Your copy should hold every record exactly and no images.

---------- Data supplied ----------

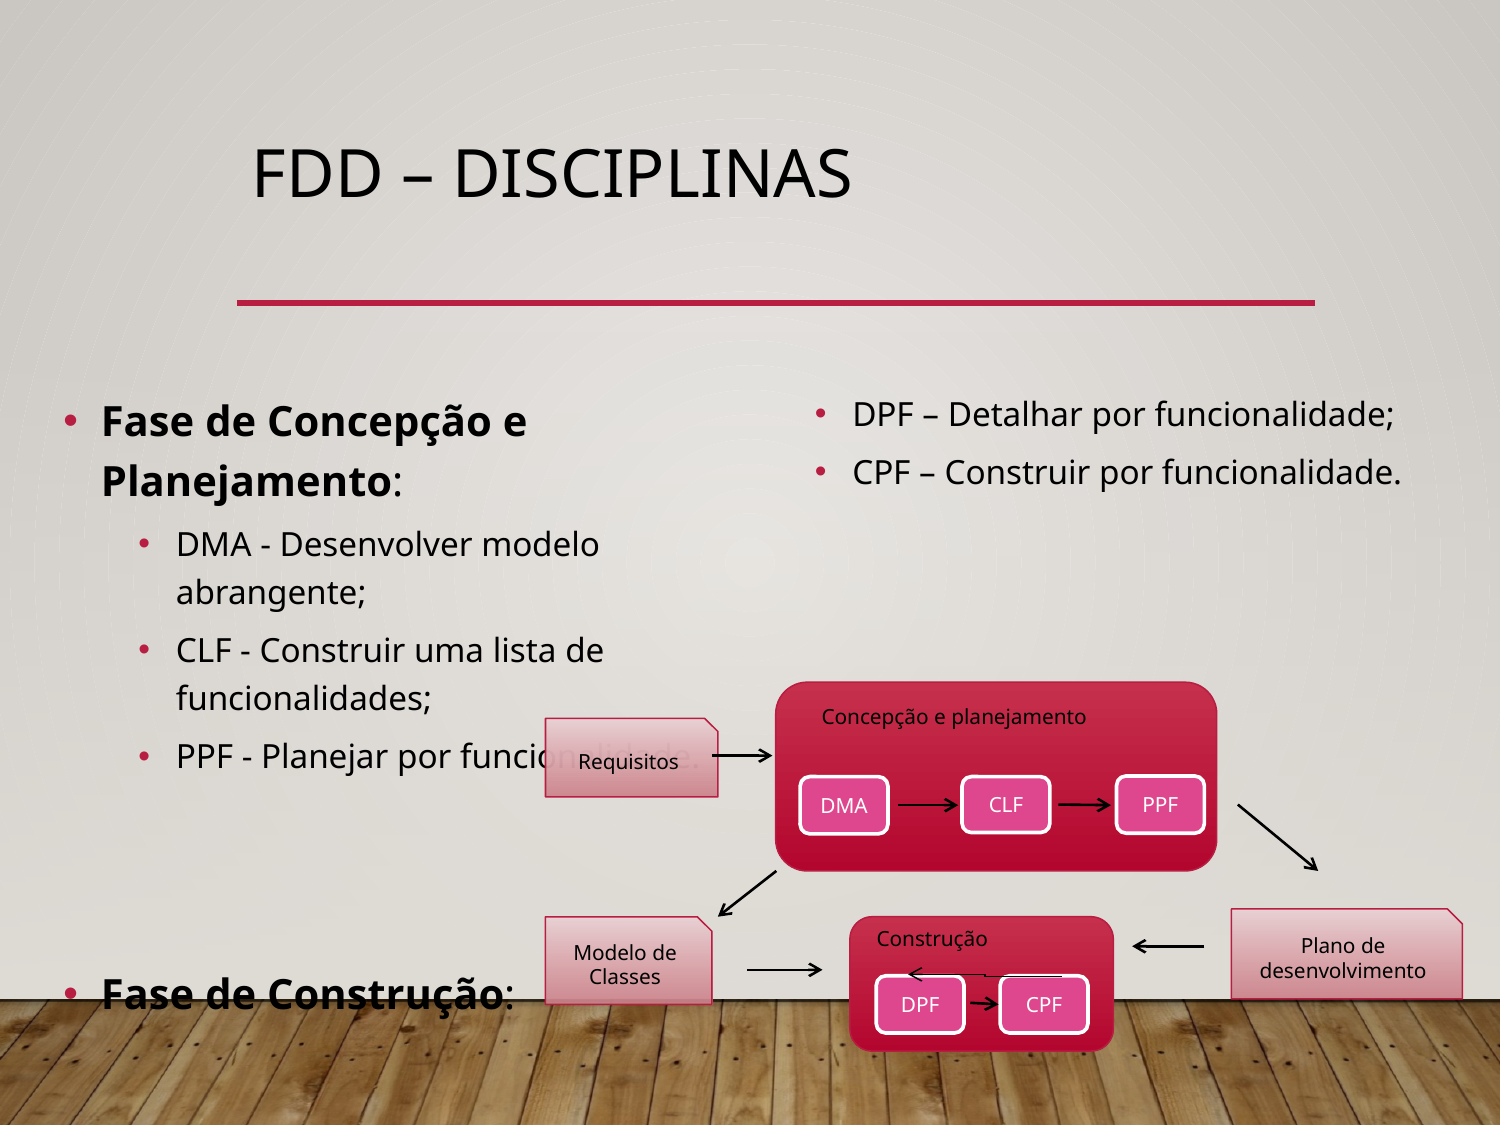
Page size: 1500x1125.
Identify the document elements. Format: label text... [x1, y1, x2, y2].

list Fase de Concepção e Planejamento: DMA - Desenvolver modelo abrangente; CLF - Construir uma lista de funcionalidades; PPF - Planejar por funcionalidade. Fase de Construção: DPF – Detalhar por funcionalidade; CPF – Construir por funcionalidade. [48, 377, 1432, 1028]
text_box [545, 681, 1463, 1052]
title FDD – Disciplinas [236, 131, 1315, 305]
picture [0, 999, 1500, 1125]
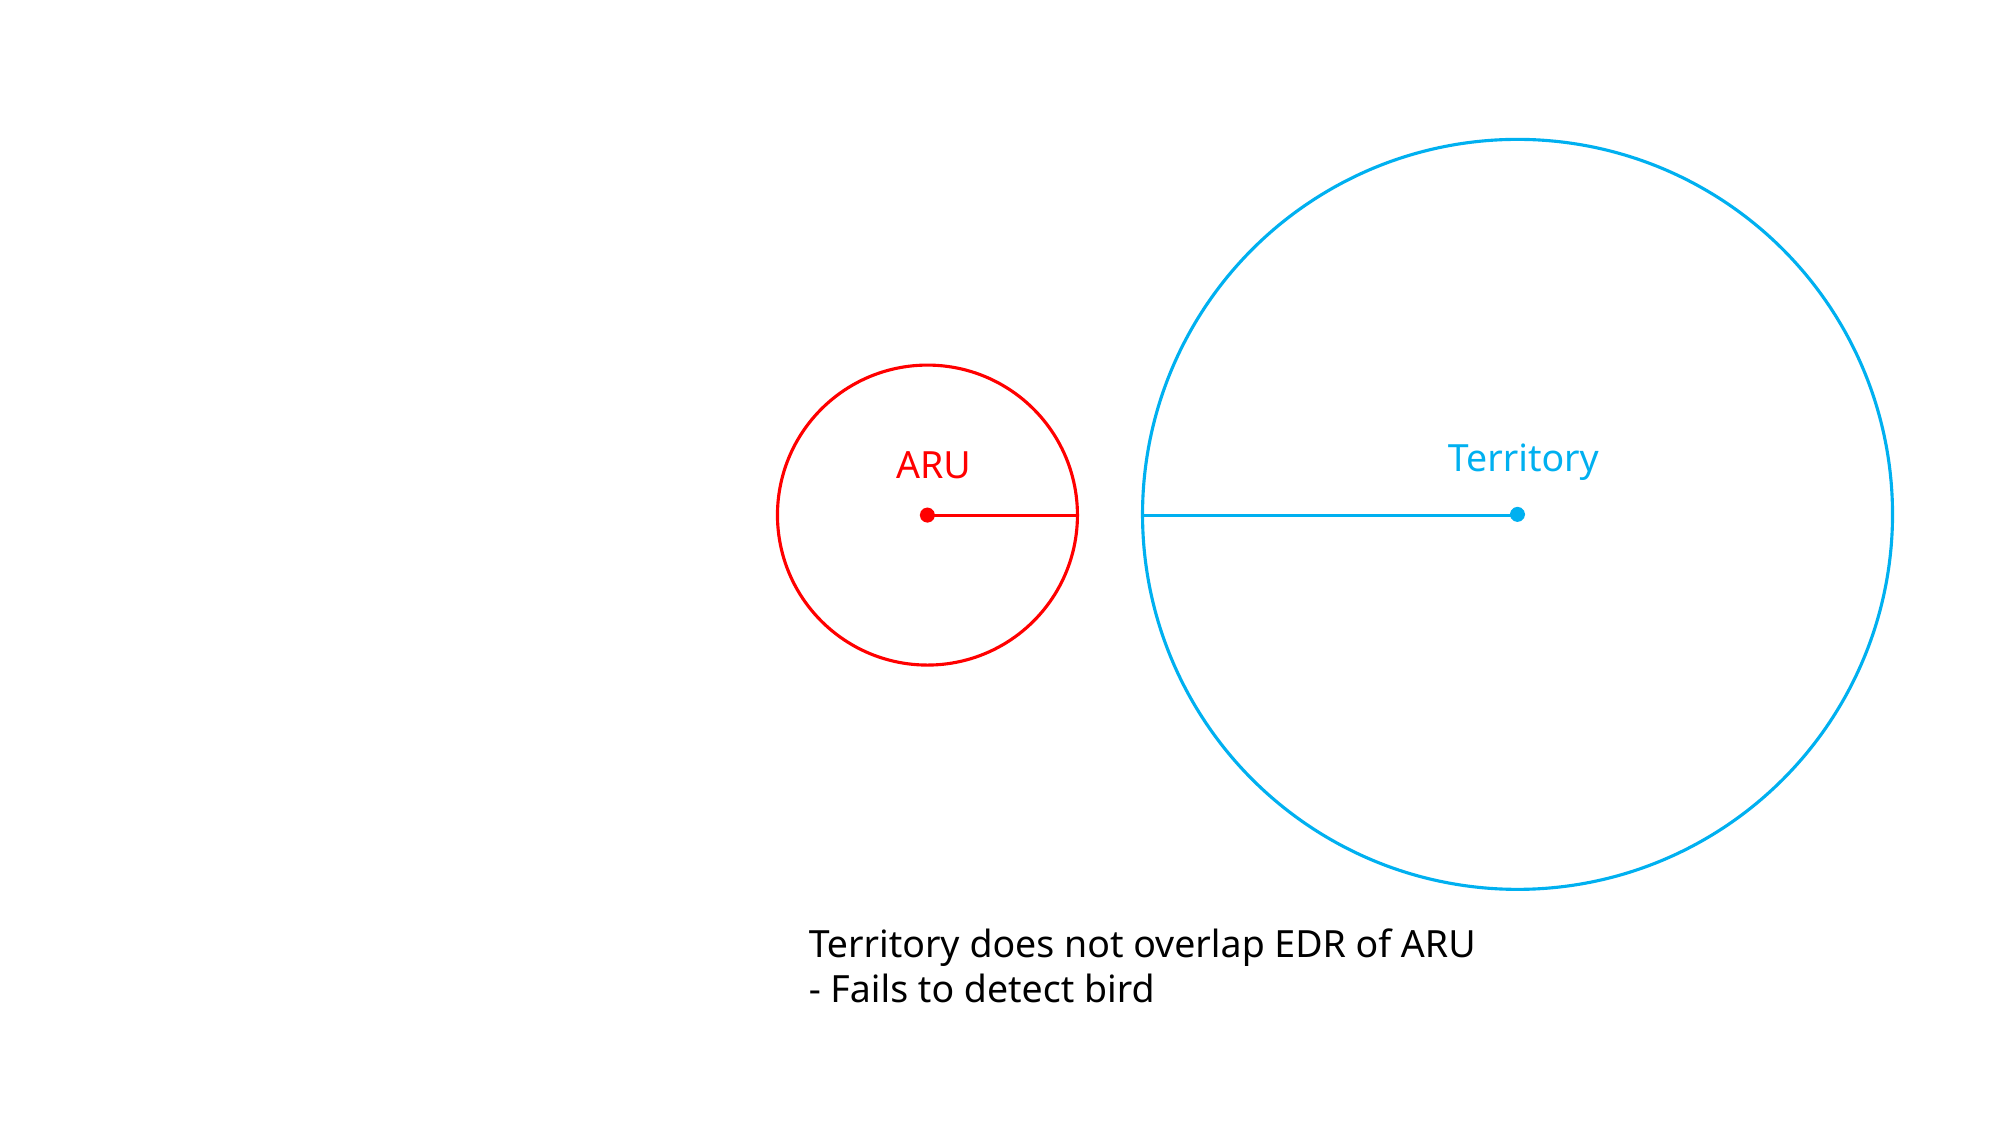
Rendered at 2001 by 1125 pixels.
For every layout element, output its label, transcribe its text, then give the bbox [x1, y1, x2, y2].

text_box ARU [881, 433, 986, 493]
text_box [775, 363, 1080, 667]
text_box [1509, 506, 1526, 522]
text_box Territory [1433, 426, 1614, 487]
text_box Territory does not overlap EDR of ARU - Fails to detect bird [793, 912, 1492, 1017]
text_box [1140, 137, 1895, 891]
text_box [919, 507, 935, 523]
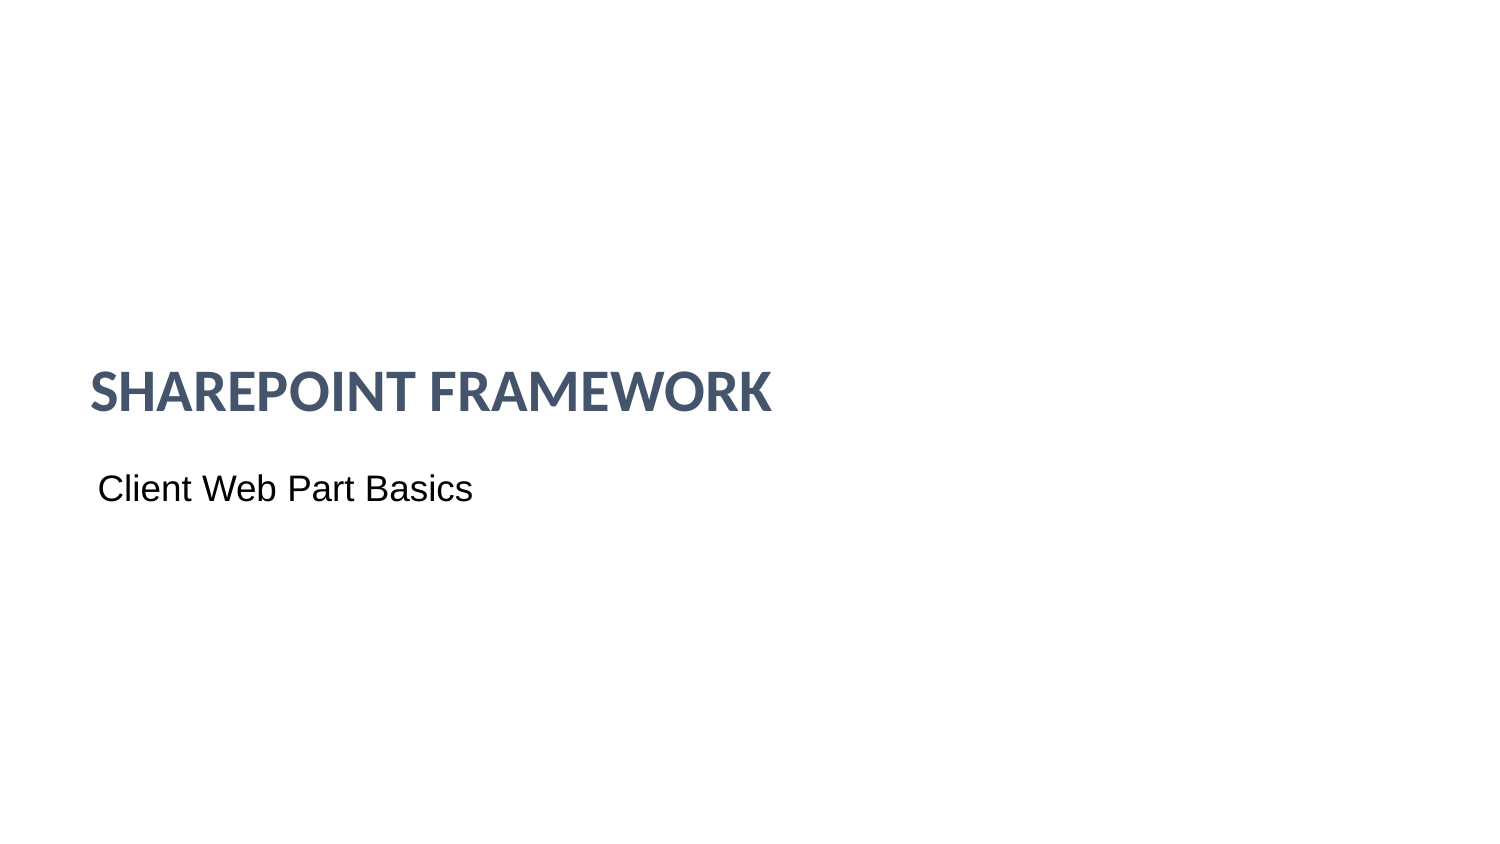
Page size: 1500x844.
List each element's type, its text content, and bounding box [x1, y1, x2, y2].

title SharePoint framework [74, 316, 1426, 459]
text_box Client Web Part Basics [82, 457, 489, 517]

----------

• **Task answer**
Page size: 1500x1125.
Identify the document elements. Format: label text... [x1, y1, x2, y2].

list Fase de Concepção e Planejamento: DMA - Desenvolver modelo abrangente; CLF - Construir uma lista de funcionalidades; PPF - Planejar por funcionalidade. Fase de Construção: DPF – Detalhar por funcionalidade; CPF – Construir por funcionalidade. [48, 377, 1432, 1028]
text_box [545, 681, 1463, 1052]
title FDD – Disciplinas [236, 131, 1315, 305]
picture [0, 999, 1500, 1125]
Rendered at 2001 by 1125 pixels.
For every layout element, output its label, transcribe its text, then give the bbox [x1, y1, x2, y2].

text_box ARU [881, 433, 986, 493]
text_box [775, 363, 1080, 667]
text_box [1509, 506, 1526, 522]
text_box Territory [1433, 426, 1614, 487]
text_box Territory does not overlap EDR of ARU - Fails to detect bird [793, 912, 1492, 1017]
text_box [1140, 137, 1895, 891]
text_box [919, 507, 935, 523]
Page size: 1500x844.
List each element's type, its text content, and bounding box [x1, y1, x2, y2].

title SharePoint framework [74, 316, 1426, 459]
text_box Client Web Part Basics [82, 457, 489, 517]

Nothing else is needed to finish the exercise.